Text for analysis:
By Julie Hendrix
Mom taught me many things, but it was her great example during the most impressionable time of my youth that makes me truly appreciate her and want to be more like her.
Years ago, due to economic circumstances, Dad lost his job. After many months of searching, he wasn’t able to find work in our home town. My parents had a hard decision to make.
After praying about what to do, they both decided to go back to school to earn their college degrees. At the time, they had seven children. I was the oldest and had just turned twelve years old when we left our home and moved to a small college town.
Dad had a few years of college already behind him and would graduate sooner than Mom. This situation created a problem because my parents realized that once he graduated, Dad would be forced to find a job in another town, leaving Mom to finish college all alone with the children. In order to keep our family together, Mom decided to push herself and work hard so that she could graduate in less than four years. She attended school year-round and at times carried as many as twenty-eight credits so that she could graduate with a four-year degree quickly.
Life wasn’t easy with both parents attending school full-time and trying to fulfill their roles as parents and providers. We all took on extra responsibilities in order for things to get done. But Mom’s incredible work ethic was our example.
Each morning, she would get up before the sun rose to make our lunches, then she would wake us up and hurry us off to school. After that, she would attend classes throughout the day while she and my dad traded off taking care of my younger siblings. In the evening, her routine consisted of helping the four older kids with their homework, bathing and caring for two toddlers and a baby, making dinner, cleaning the house, and finally doing her homework. Most nights she stayed up until two or three in the morning to finish term papers and study for tests.
There were even times when money was so scarce that she had to take on part-time jobs to make ends meet. I admired the fact that no job was beneath her as she worked alongside college-age students at fast food restaurants or cleaned motel rooms just so she could help provide for us.
Throughout the first year, Mom ran at full speed until she and my dad were in a car accident which left our only vehicle totaled and my mom badly injured. Over the next several weeks, she had to endure surgery on her shoulder and foot while she continued with her classes. During that semester, she hobbled around the college campus on crutches as she struggled to get caught up in her school work. But her spirit of optimism and endurance kept her going. She not only completed every course that semester, she made the dean’s list as well.
All through the next year, my parents continued to juggle taking care of the kids and attending school while making it possible for one of them to be home. But it soon was time for Dad to graduate and a job, four hours away, awaited him. This new challenge didn’t discourage Mom; she pushed forward, all alone with seven children, and finished her degree just six months after him. In all, she completed her teaching degree in two and a half years—with honors.
As I think back to those years, and reflect on Mother’s Day, I realize what kind of strength and qualities my mother possessed in order for her to accomplish so much in that short amount of time amidst great adversity. Even today, she continues to amaze me with her willpower to overcome any obstacle that comes her way. Her example and demonstration of her hard work, diligence, endurance, perseverance, and certainly long suffering has helped me to face any obstacle thus far in life. As I raise my own family, I work to emulate her same courage and spirit and pass on those same qualities to my children.

Saved entries:

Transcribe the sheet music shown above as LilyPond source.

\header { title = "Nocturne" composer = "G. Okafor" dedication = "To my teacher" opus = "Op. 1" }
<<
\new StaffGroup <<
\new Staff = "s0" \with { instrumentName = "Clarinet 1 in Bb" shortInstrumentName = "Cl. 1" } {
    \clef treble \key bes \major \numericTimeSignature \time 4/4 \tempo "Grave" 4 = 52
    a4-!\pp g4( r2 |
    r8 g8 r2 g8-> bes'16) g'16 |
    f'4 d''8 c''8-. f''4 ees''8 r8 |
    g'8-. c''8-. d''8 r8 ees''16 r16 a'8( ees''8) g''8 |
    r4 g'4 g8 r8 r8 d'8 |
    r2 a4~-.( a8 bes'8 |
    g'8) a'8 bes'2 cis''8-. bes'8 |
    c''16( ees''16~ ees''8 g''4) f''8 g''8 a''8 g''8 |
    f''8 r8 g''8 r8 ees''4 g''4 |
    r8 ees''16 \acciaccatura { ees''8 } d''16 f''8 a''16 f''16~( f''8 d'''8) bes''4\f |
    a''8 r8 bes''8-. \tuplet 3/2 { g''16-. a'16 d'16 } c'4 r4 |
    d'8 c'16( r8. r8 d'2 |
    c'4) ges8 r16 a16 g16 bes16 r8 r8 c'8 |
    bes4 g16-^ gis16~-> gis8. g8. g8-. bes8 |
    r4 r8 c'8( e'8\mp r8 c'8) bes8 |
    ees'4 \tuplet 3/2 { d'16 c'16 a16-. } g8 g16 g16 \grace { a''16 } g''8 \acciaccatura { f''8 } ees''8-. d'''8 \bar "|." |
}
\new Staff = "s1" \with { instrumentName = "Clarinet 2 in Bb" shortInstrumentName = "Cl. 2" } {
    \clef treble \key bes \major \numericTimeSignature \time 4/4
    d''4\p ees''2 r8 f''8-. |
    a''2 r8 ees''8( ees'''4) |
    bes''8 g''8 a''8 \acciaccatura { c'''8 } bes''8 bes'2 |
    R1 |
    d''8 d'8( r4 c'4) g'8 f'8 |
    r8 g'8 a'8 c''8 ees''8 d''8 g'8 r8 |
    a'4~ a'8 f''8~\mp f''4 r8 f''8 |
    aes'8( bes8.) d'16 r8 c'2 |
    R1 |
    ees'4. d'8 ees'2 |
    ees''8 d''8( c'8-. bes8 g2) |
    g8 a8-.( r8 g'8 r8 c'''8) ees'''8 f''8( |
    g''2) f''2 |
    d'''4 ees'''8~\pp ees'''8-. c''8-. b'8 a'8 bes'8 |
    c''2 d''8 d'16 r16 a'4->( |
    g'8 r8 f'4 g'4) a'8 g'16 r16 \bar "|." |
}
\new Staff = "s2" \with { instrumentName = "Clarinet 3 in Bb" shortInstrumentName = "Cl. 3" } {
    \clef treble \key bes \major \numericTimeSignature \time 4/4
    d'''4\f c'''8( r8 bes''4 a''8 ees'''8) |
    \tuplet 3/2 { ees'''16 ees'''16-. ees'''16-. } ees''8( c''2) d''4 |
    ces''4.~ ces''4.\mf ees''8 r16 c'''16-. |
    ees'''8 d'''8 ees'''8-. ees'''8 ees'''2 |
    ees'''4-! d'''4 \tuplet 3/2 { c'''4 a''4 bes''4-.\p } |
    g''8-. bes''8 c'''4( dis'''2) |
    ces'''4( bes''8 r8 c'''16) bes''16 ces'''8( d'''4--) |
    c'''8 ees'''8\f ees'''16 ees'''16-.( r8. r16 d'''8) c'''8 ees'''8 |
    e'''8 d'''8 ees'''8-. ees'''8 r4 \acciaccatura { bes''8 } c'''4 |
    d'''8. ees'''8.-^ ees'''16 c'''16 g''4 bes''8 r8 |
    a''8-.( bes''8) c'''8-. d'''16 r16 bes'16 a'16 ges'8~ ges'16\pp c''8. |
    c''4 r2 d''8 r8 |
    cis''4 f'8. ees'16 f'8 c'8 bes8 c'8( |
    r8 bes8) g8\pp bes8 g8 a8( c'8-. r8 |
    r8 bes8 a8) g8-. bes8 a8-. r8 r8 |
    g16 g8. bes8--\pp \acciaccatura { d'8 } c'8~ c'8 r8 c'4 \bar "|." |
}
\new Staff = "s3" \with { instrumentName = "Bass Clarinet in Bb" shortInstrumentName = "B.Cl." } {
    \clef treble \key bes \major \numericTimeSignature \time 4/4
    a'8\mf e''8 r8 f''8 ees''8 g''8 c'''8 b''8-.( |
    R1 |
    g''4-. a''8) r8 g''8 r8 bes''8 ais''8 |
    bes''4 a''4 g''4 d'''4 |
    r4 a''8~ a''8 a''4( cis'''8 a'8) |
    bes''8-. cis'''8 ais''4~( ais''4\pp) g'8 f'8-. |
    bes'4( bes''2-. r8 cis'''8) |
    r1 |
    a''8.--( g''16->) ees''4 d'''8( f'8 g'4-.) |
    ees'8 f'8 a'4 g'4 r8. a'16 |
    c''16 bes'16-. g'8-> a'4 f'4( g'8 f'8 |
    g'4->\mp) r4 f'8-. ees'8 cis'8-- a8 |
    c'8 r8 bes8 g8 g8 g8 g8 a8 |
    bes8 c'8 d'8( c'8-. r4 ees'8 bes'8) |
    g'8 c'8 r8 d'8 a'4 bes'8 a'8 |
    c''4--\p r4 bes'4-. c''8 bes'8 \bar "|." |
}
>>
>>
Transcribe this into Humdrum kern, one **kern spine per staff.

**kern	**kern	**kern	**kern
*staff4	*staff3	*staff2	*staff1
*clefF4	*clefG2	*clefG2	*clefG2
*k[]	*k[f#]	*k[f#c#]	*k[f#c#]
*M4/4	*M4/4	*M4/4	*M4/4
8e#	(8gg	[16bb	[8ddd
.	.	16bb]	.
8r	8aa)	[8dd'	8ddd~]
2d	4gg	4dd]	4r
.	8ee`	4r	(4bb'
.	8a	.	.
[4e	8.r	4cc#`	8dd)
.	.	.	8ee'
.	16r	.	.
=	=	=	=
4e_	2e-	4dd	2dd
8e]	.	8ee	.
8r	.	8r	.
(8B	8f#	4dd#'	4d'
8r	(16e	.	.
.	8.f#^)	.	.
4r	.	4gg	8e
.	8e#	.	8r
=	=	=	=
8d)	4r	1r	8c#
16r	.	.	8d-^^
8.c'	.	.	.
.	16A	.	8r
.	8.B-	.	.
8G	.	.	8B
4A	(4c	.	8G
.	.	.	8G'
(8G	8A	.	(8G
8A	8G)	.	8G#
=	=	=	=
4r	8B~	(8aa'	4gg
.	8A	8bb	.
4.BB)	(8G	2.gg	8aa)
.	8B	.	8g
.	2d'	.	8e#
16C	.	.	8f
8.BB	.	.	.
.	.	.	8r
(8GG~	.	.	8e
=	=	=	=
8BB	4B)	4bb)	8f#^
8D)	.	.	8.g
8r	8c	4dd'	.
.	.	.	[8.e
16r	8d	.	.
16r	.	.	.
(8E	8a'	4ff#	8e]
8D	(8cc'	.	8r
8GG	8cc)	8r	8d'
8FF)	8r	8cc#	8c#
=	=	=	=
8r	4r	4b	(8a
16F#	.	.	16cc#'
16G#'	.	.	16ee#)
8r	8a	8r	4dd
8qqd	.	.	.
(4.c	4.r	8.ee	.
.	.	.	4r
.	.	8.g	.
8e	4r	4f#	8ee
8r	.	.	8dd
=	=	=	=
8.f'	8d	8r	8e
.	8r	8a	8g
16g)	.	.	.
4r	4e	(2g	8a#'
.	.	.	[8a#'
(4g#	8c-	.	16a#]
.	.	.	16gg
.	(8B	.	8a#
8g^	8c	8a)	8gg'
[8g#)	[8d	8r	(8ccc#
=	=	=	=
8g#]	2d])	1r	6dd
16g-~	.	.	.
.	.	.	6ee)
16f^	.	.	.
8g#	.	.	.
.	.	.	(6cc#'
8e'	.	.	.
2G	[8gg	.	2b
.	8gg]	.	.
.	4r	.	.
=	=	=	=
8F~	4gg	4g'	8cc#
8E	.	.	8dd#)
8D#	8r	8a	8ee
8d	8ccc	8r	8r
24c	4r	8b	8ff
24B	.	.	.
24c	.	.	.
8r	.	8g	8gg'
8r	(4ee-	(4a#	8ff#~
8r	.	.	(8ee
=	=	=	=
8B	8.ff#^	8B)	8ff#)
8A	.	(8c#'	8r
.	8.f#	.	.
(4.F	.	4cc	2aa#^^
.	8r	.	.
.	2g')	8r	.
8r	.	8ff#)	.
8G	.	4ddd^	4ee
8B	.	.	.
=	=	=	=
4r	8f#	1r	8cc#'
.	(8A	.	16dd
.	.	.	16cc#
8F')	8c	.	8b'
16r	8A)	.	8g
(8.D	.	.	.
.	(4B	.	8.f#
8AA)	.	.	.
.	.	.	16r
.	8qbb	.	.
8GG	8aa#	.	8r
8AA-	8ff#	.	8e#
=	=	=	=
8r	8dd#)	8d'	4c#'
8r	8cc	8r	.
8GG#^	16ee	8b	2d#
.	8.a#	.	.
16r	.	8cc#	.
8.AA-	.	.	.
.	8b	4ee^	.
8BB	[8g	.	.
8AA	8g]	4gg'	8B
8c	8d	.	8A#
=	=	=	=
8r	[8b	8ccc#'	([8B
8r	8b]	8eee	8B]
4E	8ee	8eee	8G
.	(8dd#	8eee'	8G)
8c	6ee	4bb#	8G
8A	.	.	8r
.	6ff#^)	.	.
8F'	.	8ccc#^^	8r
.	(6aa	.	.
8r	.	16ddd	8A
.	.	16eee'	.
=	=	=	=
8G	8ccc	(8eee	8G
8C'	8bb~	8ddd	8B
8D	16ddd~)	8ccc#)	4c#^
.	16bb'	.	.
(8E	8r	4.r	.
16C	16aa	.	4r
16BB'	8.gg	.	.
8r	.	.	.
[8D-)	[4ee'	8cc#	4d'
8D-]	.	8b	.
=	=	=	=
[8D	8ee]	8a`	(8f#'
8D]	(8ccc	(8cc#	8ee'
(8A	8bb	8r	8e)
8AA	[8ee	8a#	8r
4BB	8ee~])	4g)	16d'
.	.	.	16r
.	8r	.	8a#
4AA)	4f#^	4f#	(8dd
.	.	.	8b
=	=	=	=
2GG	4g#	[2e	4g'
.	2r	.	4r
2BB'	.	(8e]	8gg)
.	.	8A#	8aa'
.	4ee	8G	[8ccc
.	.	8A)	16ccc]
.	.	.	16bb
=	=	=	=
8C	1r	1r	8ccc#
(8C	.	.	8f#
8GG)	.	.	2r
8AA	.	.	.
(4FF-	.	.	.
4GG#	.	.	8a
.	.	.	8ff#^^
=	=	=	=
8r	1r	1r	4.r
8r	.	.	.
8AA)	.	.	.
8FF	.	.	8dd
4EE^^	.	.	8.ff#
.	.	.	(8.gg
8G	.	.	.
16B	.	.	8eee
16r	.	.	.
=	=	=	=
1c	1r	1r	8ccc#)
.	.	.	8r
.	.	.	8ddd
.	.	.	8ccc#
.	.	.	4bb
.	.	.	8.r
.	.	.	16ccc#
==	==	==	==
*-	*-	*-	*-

How to complete this task: In the account of the writer's mother returning to college, list every quality named in the sentence that begins "Her example and demonstration of her hard work." The records aren't needed for this work.

Completed exercise: hard work, diligence, endurance, perseverance, long suffering